FARGO — A moose made an appearance in Fargo Thursday morning, Oct. 1, creating excitement and prompting urgings from police for the public to leave the animal alone in hopes it would peacefully leave town.
And that is what appeared to have happened by early afternoon, when Fargo police posted on Facebook that the moose had left town safely, though a spokesman for North Dakota Game and Fish Department cautioned that the moose could return and if it did people should continue to leave it be.
A Fargo moose story from 2003 had a less happy ending.
In April of that year, a cow moose and her calf were shot and killed by Fargo police officers after the animals wandered into south Fargo and it was decided the pair posed a threat to public safety.
A police sergeant was quoted at the time as stating the animals were in an agitated state and a lot of people could have been in danger.
The moose were shot after walking through an area near Fargo South High School, where members of the public, including students on their lunch break, began following the animals through residential neighborhoods.
The shooting of the moose sparked a large amount of public debate, with many questioning why an effort wasn't made to drug the animals and move them out of town.
Doug Leier, a North Dakota Game and Fish officer who advised officers to shoot the animals in 2003, said on the day following the incident that he would probably make the same call again given the same situation.

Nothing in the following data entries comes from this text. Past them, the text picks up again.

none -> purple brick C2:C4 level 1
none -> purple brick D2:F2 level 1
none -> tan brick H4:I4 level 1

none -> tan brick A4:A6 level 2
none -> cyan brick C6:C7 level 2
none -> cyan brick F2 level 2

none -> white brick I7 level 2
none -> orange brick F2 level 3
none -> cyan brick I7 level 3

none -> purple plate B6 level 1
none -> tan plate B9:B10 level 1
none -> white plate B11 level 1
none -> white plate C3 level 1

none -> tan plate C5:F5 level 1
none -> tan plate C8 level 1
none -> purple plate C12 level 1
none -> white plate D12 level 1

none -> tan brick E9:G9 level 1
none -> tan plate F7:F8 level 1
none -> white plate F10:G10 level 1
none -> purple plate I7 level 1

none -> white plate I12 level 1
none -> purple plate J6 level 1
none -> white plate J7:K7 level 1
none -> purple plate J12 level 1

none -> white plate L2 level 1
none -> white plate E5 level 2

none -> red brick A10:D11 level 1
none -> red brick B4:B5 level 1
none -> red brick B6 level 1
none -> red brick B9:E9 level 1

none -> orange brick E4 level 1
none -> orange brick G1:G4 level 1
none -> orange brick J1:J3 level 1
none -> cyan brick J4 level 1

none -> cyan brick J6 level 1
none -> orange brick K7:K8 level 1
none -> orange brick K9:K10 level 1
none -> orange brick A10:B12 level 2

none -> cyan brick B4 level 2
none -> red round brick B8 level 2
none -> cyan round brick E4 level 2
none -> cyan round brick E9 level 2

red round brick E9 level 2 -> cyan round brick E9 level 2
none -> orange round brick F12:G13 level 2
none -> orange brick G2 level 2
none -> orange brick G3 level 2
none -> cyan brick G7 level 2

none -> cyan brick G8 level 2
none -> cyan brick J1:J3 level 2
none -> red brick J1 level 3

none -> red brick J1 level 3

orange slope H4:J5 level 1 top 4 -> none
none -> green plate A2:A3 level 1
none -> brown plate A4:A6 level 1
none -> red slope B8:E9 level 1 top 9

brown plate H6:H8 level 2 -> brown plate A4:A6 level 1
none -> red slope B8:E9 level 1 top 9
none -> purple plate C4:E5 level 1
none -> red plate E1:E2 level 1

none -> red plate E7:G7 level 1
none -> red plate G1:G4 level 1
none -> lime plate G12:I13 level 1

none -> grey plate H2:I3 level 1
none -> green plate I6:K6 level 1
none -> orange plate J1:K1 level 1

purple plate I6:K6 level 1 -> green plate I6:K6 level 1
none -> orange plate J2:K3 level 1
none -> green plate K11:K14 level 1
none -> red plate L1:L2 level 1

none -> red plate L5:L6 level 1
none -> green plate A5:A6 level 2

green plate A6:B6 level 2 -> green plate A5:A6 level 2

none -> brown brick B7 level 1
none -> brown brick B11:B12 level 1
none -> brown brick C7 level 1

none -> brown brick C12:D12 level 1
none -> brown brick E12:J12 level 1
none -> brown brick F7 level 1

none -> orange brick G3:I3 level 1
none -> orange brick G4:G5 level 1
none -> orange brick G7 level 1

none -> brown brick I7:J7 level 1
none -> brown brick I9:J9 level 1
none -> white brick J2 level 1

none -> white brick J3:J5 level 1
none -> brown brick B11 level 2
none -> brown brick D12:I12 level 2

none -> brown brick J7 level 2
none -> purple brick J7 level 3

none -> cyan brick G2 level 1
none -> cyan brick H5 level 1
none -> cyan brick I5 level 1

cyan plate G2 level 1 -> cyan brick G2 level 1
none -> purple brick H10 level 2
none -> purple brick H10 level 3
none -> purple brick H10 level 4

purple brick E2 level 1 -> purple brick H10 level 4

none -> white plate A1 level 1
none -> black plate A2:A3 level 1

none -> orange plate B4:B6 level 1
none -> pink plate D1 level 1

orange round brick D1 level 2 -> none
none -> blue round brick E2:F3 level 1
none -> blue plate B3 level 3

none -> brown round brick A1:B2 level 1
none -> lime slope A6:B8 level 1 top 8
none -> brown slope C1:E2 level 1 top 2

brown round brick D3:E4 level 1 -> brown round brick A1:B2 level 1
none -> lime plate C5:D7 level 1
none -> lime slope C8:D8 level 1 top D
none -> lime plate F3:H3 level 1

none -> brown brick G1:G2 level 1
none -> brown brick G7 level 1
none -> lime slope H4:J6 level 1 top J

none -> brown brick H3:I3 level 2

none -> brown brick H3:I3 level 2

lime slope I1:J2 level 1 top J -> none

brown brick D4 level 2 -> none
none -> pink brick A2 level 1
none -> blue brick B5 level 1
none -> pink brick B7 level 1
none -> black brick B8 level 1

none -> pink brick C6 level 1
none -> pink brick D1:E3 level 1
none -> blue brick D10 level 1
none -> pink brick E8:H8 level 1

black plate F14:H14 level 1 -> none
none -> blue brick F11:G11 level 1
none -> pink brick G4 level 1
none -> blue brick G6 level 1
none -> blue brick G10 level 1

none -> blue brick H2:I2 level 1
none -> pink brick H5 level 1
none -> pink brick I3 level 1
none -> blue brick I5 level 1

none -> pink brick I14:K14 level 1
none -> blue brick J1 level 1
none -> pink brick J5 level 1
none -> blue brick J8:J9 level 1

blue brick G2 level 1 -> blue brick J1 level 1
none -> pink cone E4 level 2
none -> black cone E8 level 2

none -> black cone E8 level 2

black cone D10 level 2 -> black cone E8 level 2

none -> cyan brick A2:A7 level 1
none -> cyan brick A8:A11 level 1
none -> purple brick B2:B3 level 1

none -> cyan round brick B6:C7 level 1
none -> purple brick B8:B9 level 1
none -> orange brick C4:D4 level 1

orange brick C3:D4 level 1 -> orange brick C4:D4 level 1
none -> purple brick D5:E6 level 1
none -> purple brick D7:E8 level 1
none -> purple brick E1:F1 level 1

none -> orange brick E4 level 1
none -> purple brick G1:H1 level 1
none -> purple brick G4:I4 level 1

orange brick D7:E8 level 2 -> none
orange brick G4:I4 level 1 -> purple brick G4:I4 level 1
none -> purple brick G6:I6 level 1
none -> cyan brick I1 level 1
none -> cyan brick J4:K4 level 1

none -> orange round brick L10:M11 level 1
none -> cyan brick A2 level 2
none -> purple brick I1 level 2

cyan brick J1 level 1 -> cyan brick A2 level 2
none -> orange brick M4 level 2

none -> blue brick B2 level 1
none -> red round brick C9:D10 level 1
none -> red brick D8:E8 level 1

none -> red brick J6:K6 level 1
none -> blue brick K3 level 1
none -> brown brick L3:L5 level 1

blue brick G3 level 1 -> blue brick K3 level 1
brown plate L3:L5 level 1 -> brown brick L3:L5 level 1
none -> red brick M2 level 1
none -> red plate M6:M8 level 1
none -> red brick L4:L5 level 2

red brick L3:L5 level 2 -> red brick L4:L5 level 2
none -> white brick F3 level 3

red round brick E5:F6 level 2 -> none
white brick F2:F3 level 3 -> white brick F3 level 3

He also said at the time that drugging the moose was dismissed as an option because of the many risks involved in taking such a step.
On Thursday, Leier was working with Fargo police and the Fargo Park District to monitor the latest moose situation and he said as of early afternoon the moose was doing well and not in an area where it posed a problem.
He warned, however, that could change, as the moose and its course were unpredictable.
Leier said every situation involving wildlife in an urban setting is unique and therefore requires a unique solution, making it difficult to devise policies that spell out what officials should do in every situation.
He said one option that even now is unlikely to be used on moose is immobilizing them with drugs, as that course can be fraught with unknowns and put people at risk.
One such risk arises from the fact it takes a large amount of drugs to sedate a moose, according to Leier, who said a sedated moose released to the wild will carry amounts of drugs for some time and that could pose a risk to a hunter who kills the moose and consumes the meat.
The regular moose season begins in some parts of North Dakota Oct. 9.
In the 2003 situation, the cow and calf were processed and the meat given to nonprofit organizations.
Jeb Williams, wildlife division chief for North Dakota Game and Fish, said Thursday among the reasons drugging moose may not be a good option is the difficulty in getting the dosage correct, leading to the possibility of an overdose.
If that happens, he said, the meat cannot be salvaged and used for human consumption.
He said watching and waiting may often turn out to be the best option, even if the situation doesn't look very promising in the beginning.
"We've had moose in all our major cities," Williams said, recalling an incident a few years ago when a moose ended up in downtown Bismarck and reportedly walked through the drive-through of a McDonald's restaurant.
"I remember saying to myself, 'There's no way this situation is going to end well,''' Williams said, adding, however, that Bismarck police decided to remain hands-off unless action was absolutely necessary.
As generally happens when moose are left alone, the animal ended up working its way out of town "and all was good," Williams said.